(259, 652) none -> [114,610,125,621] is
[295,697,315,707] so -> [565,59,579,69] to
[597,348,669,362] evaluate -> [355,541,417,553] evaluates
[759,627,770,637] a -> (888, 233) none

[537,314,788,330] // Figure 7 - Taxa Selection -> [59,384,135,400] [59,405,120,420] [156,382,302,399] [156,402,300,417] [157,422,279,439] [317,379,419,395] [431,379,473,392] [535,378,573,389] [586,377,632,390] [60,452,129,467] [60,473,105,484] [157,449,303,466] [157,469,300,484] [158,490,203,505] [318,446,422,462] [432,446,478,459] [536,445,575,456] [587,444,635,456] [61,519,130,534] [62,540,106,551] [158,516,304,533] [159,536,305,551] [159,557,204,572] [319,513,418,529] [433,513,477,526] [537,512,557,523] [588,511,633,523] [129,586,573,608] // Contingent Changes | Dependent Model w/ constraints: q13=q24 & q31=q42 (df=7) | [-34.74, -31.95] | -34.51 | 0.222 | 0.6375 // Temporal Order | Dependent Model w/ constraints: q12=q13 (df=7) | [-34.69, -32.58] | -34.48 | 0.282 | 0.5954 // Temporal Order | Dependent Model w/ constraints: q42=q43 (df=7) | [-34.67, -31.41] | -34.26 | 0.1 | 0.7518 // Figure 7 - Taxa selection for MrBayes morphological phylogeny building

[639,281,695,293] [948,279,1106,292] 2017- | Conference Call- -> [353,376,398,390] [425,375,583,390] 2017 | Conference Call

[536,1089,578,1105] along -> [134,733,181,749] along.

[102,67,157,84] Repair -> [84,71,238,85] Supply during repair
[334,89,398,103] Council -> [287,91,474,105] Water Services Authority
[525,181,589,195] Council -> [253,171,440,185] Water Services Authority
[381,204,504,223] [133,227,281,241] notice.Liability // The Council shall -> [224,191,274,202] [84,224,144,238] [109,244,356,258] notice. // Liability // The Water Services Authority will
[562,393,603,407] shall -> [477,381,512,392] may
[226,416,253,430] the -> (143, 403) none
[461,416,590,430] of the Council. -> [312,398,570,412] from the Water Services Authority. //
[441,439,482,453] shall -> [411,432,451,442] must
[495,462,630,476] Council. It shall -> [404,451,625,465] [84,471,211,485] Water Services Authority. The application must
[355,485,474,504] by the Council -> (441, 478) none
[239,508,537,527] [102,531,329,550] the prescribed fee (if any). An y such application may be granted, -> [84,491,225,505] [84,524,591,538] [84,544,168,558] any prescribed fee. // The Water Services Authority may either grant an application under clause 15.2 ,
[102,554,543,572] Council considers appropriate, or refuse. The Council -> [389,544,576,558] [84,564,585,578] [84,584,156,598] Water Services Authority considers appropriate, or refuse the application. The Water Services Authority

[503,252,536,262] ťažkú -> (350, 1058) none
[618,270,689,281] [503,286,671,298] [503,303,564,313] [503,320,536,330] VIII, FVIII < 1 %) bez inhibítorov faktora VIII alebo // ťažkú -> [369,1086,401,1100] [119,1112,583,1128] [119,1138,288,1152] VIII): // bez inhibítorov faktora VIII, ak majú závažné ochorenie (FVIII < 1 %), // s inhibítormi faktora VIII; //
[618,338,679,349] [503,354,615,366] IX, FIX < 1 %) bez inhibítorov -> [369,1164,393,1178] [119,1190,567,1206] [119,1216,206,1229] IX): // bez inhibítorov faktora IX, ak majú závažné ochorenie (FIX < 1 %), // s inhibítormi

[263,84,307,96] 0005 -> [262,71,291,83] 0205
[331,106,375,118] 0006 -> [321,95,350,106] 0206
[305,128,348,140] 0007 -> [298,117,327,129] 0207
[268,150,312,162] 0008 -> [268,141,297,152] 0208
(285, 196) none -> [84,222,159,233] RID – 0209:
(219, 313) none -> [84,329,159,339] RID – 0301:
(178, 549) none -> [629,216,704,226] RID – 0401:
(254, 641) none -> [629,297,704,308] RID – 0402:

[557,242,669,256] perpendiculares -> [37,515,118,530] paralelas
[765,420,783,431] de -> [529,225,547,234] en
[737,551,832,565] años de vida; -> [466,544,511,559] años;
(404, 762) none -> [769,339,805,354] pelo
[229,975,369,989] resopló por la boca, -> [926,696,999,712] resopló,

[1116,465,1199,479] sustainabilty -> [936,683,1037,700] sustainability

══════════════════════════════

EXERCISE GOAL:
Reproduce exactly the lines from the beginning of the entries above up to and including the line that contains "[759,627,770,637] a -> (888, 233) none".

TASK ANSWER:
(259, 652) none -> [114,610,125,621] is
[295,697,315,707] so -> [565,59,579,69] to
[597,348,669,362] evaluate -> [355,541,417,553] evaluates
[759,627,770,637] a -> (888, 233) none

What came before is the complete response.